- [Work to be completed] Could you give the data from the line containing "right wrist: (465, 231, -15)" through the end as a numbered list, leaving out blank lines and pictures?

- [Supplied data]
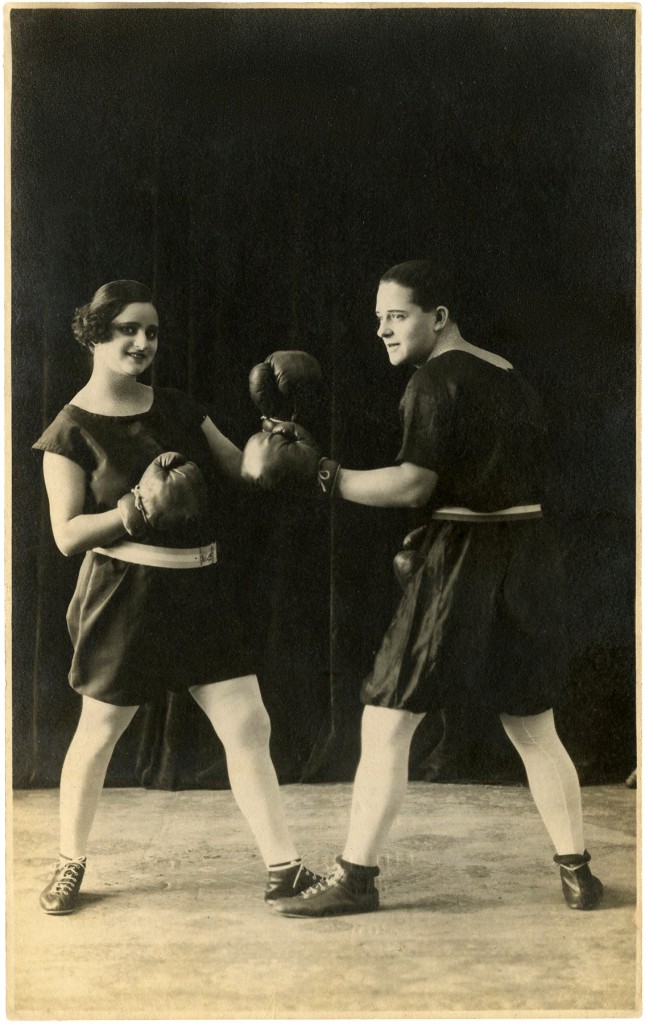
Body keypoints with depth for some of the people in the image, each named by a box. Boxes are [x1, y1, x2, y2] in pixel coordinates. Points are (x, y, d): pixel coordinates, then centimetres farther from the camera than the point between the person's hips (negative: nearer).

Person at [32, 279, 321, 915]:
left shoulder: (178, 409, 10)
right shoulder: (72, 431, -4)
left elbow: (242, 475, 12)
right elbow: (68, 534, -8)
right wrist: (138, 509, -21)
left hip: (199, 591, 5)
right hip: (124, 594, -4)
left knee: (248, 726, -1)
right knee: (98, 733, 8)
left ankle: (282, 867, 6)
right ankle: (70, 865, 29)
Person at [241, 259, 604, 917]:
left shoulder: (436, 379, -10)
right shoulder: (510, 377, 15)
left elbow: (413, 486, -19)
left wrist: (311, 468, -20)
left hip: (460, 562, -8)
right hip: (529, 560, 8)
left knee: (385, 723, -1)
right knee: (533, 729, 16)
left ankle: (355, 877, 3)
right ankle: (576, 871, 19)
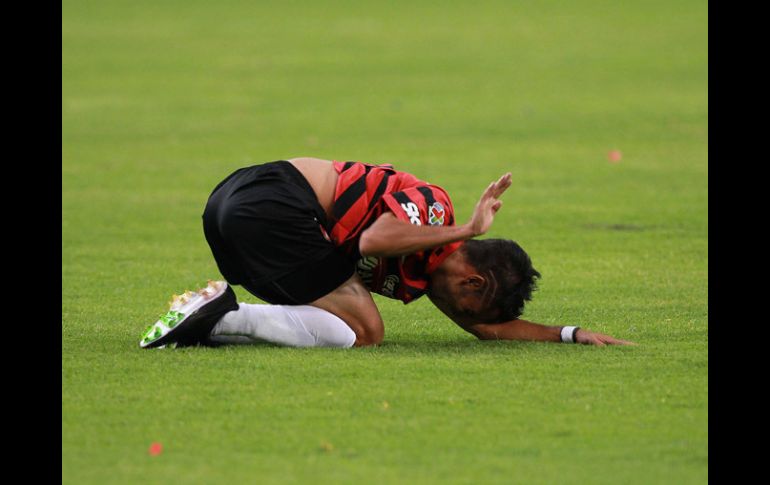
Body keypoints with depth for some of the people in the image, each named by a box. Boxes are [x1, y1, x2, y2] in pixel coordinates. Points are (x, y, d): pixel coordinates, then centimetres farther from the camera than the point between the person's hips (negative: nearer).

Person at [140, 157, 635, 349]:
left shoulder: (425, 272, 22)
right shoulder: (431, 203, -5)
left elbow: (485, 325, 29)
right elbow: (375, 239, -24)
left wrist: (571, 333, 30)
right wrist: (465, 231, -15)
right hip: (273, 202, -10)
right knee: (363, 331, -7)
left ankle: (204, 325, -4)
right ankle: (222, 317, -16)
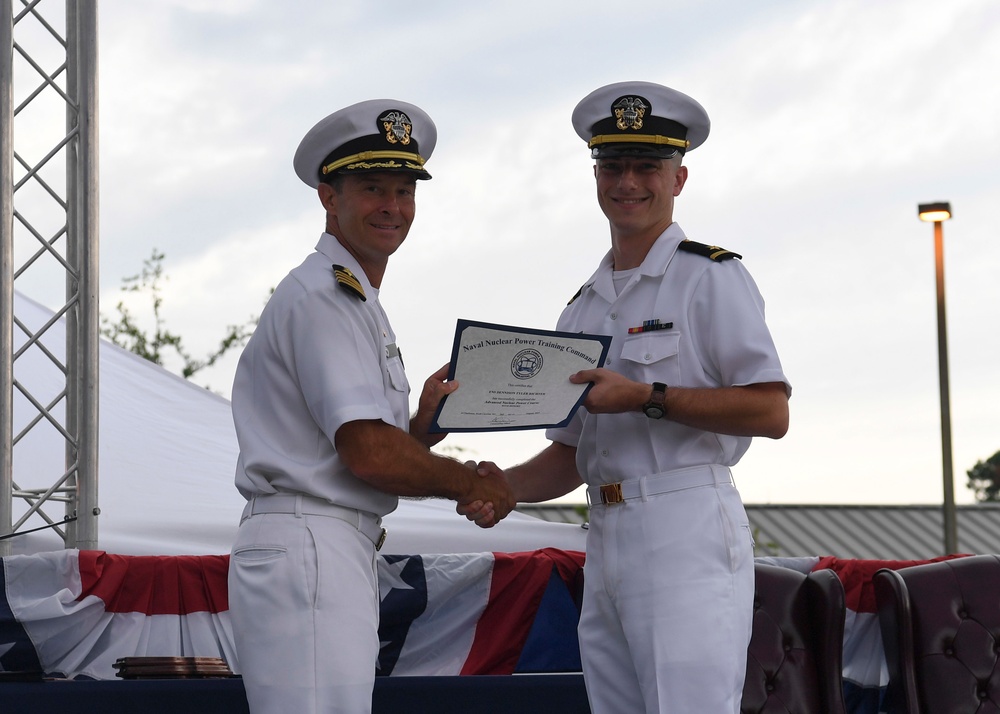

- [Answer for the task]
1. right wrist: (465, 231, -15)
2. right hip: (273, 202, -10)
3. right knee: (363, 331, -7)
4. left ankle: (204, 325, -4)
5. right ankle: (222, 317, -16)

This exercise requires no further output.